“Going strong; but sometimes I am inclined to chuck the whole lot of ’em up; they’re such little plagues. Yet one can’t help feeling a bit proud of the inhabited ones.”

“Ah! you’ve warmed some of them into life since I was last round?”

“Oh, yes. A few have quite interesting little things living on them. Mars, for instance; they are getting fairly advanced there. Saturn has put on frills since you were here. He found a big swarm of asteroids which had lost their way, and now wears them like a collar. Saturn’s a regular child of Nature.”

“How’s Venus? Lovely as ever?”

“Lovely enough, but more bother than all the rest of ’em put together. She’ll get into trouble some of these days—there are half-a-dozen Comets after her as it is—no self-respect, you see; so different from Jupiter.”
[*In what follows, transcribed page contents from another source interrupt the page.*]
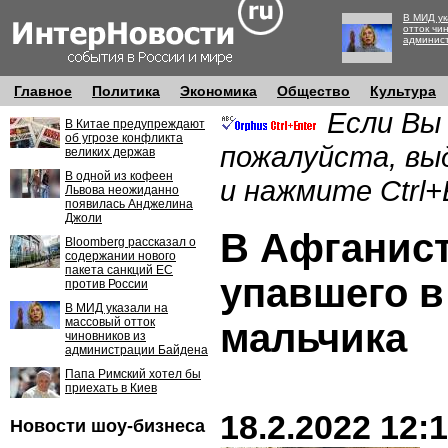
В МИД ук
отток чи
админис
Главное
Политика
Экономика
Общество
Культура
Если Вы
В Китае предупреждают
об угрозе конфликта
пожалуйста, вы
великих держав
В одной из кофеен
и нажмите Ctrl+
Львова неожиданно
появилась Анджелина
Джоли
В Афганист
Bloomberg рассказал о
содержании нового
пакета санкций ЕС
упавшего в
против России
В МИД указали на
массовый отток
мальчика
чиновников из
администрации Байдена
Папа Римский хотел бы
приехать в Киев
18.2.2022 12:
Новости шоу-бизнеса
“He was always your favourite.”

“No, no, I have no favourites, unless my own little Mercury may so be called. But Jupiter has such a distinguished way with him. No folly, no giddiness. Always the same. A thousand pities he’s got such a wretched climate. I’m doing what I can, but I haven’t yet been able to get anything to live on Jupiter but frogs, and a few of the lower reptiles.”

“How’s the Earth?”

“Don’t ask me—the black sheep of the System! The ingratitude of that planet! They’ve got a little dead cinder that circles round them, according to the laws of gravitation; and, would you believe it? they think twice as much of that cinder as they do of me! A fact. They call it the Moon and write poetry to it. The Earth people have, in fact, reached a trying stage. They are growing out of childhood, but still lie far removed from the solidity and reasoning powers proper to an adult. They are funny, too. Here’s a bit of New Humour to take away with you. What d’you think they believed till the last few years?”

“Sure I don’t know,” said the Comet.